> _What this task involves_
In the records, find every line with the word "Tuesday" and copy it out.

** Opening Data for processing block **

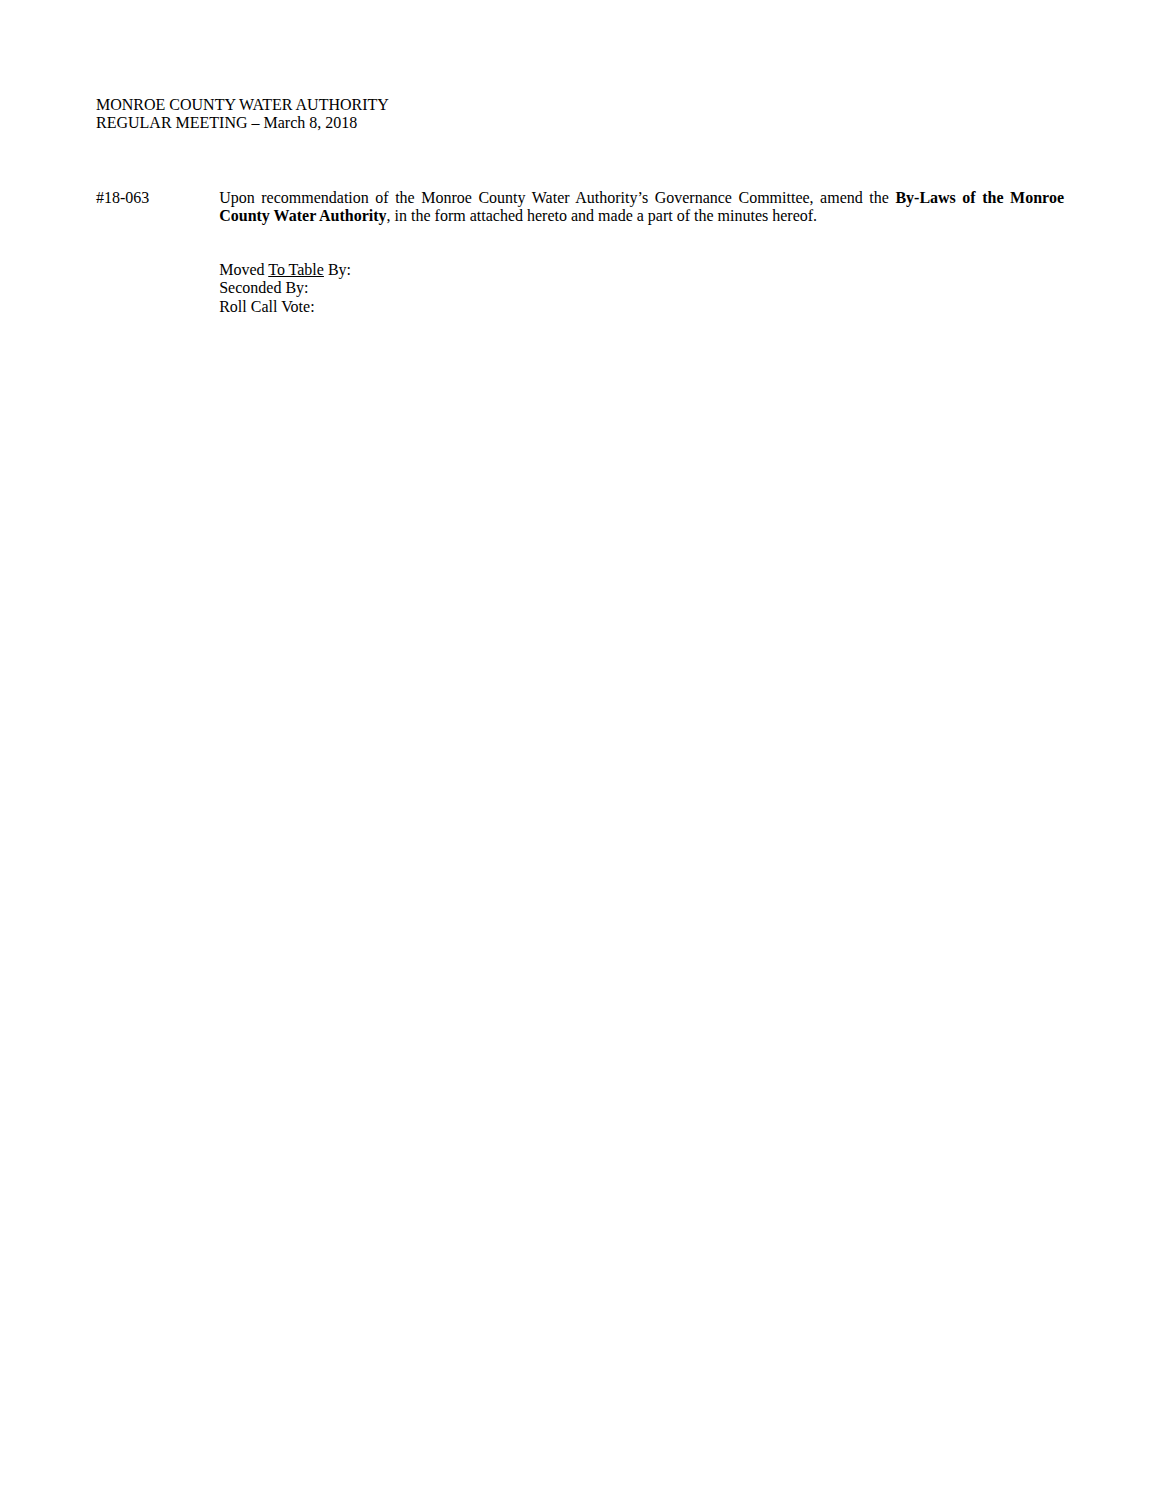MONROE COUNTY WATER AUTHORITY
REGULAR MEETING – March 8, 2018
#18-063
Upon recommendation of the Monroe County Water Authority’s Governance Committee, amend the By-Laws of the Monroe County Water Authority, in the form attached hereto and made a part of the minutes hereof.
Moved To Table By:
Seconded By:
Roll Call Vote:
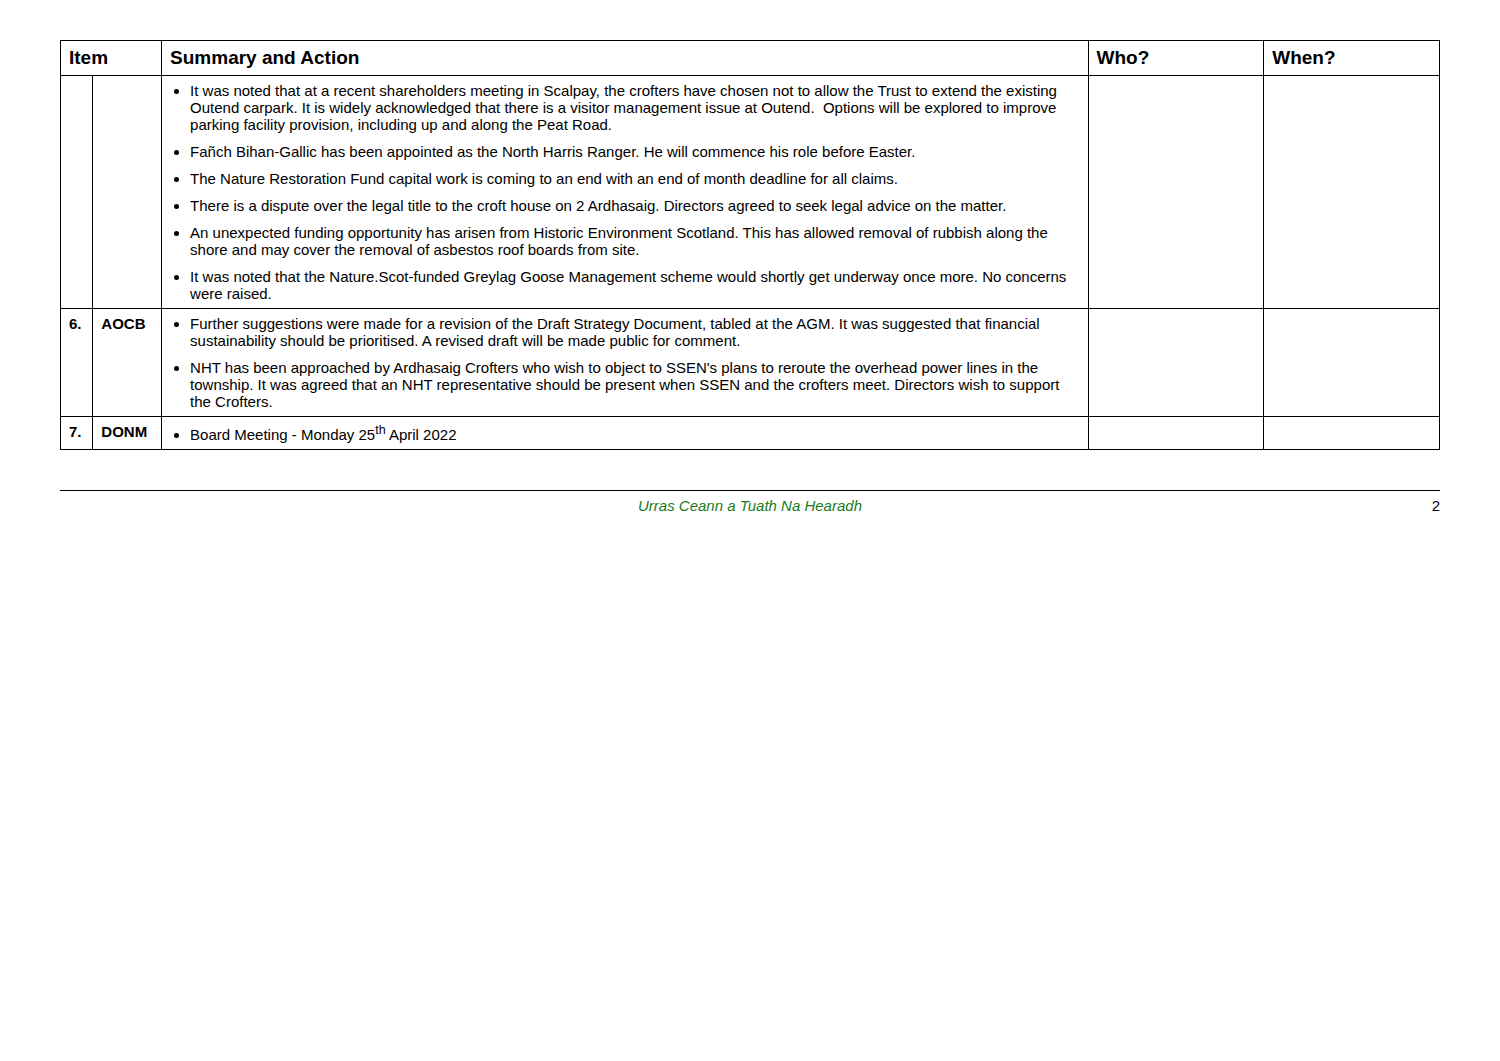| Item | Summary and Action | Who? | When? |
| --- | --- | --- | --- |
| | | It was noted that at a recent shareholders meeting in Scalpay, the crofters have chosen not to allow the Trust to extend the existing Outend carpark. It is widely acknowledged that there is a visitor management issue at Outend. Options will be explored to improve parking facility provision, including up and along the Peat Road. Fañch Bihan-Gallic has been appointed as the North Harris Ranger. He will commence his role before Easter. The Nature Restoration Fund capital work is coming to an end with an end of month deadline for all claims. There is a dispute over the legal title to the croft house on 2 Ardhasaig. Directors agreed to seek legal advice on the matter. An unexpected funding opportunity has arisen from Historic Environment Scotland. This has allowed removal of rubbish along the shore and may cover the removal of asbestos roof boards from site. It was noted that the Nature.Scot-funded Greylag Goose Management scheme would shortly get underway once more. No concerns were raised. | | |
| 6. | AOCB | Further suggestions were made for a revision of the Draft Strategy Document, tabled at the AGM. It was suggested that financial sustainability should be prioritised. A revised draft will be made public for comment. NHT has been approached by Ardhasaig Crofters who wish to object to SSEN's plans to reroute the overhead power lines in the township. It was agreed that an NHT representative should be present when SSEN and the crofters meet. Directors wish to support the Crofters. | | |
| 7. | DONM | Board Meeting - Monday 25 th April 2022 | | |
Urras Ceann a Tuath Na Hearadh 2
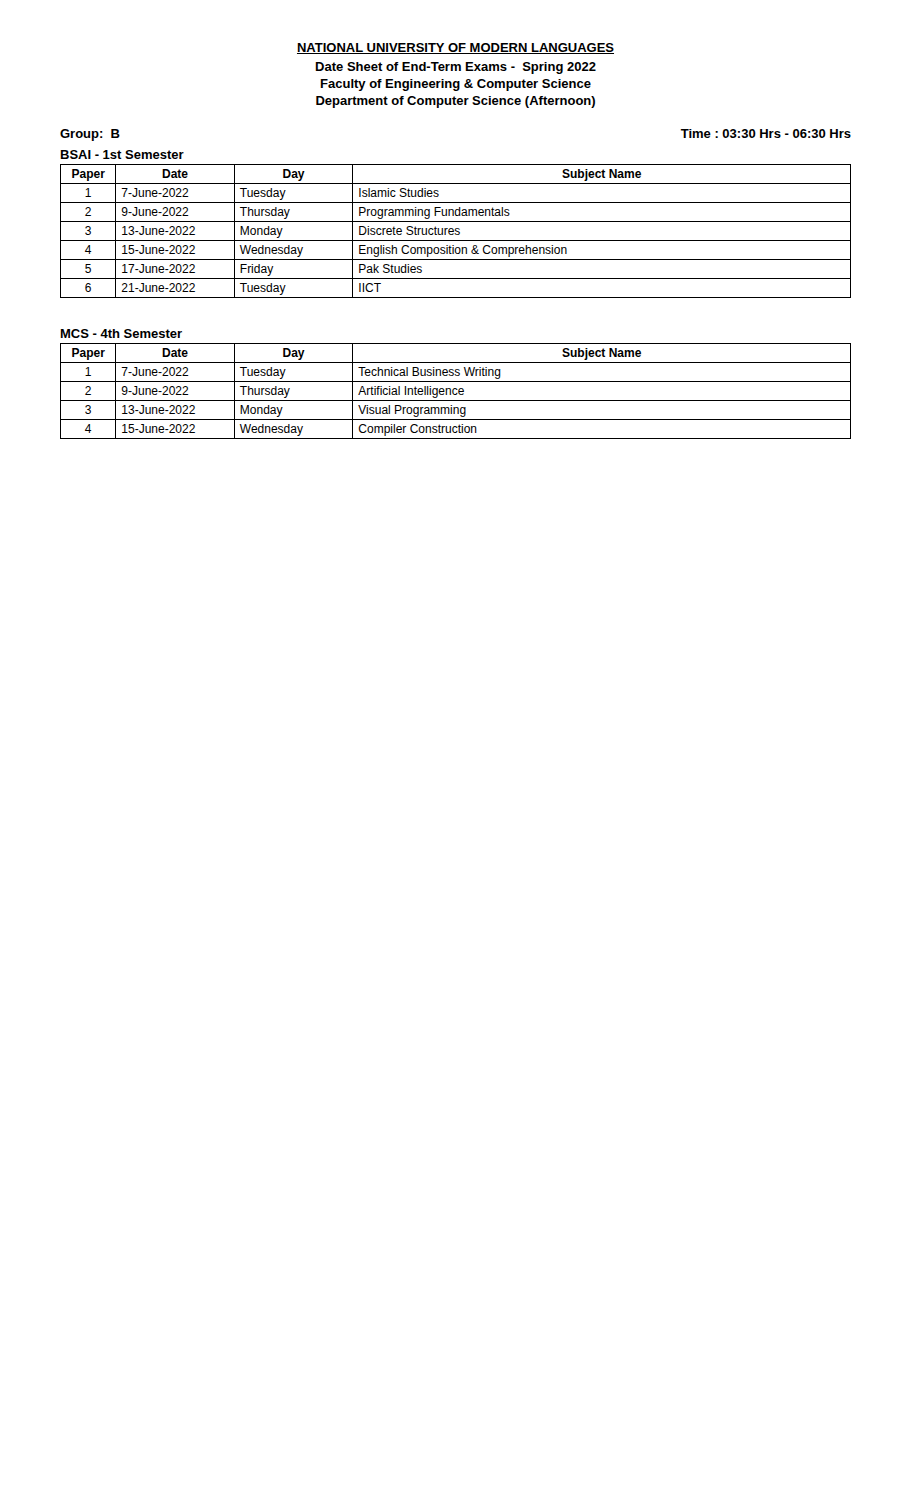NATIONAL UNIVERSITY OF MODERN LANGUAGES
Date Sheet of End-Term Exams - Spring 2022
Faculty of Engineering & Computer Science
Department of Computer Science (Afternoon)
Group: B Time : 03:30 Hrs - 06:30 Hrs
BSAI - 1st Semester
| Paper | Date | Day | Subject Name |
| --- | --- | --- | --- |
| 1 | 7-June-2022 | Tuesday | Islamic Studies |
| 2 | 9-June-2022 | Thursday | Programming Fundamentals |
| 3 | 13-June-2022 | Monday | Discrete Structures |
| 4 | 15-June-2022 | Wednesday | English Composition & Comprehension |
| 5 | 17-June-2022 | Friday | Pak Studies |
| 6 | 21-June-2022 | Tuesday | IICT |
MCS - 4th Semester
| Paper | Date | Day | Subject Name |
| --- | --- | --- | --- |
| 1 | 7-June-2022 | Tuesday | Technical Business Writing |
| 2 | 9-June-2022 | Thursday | Artificial Intelligence |
| 3 | 13-June-2022 | Monday | Visual Programming |
| 4 | 15-June-2022 | Wednesday | Compiler Construction |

** Closing Data for processing block **

> _Answer space_
| 1 | 7-June-2022 | Tuesday | Islamic Studies |
| 6 | 21-June-2022 | Tuesday | IICT |
| 1 | 7-June-2022 | Tuesday | Technical Business Writing |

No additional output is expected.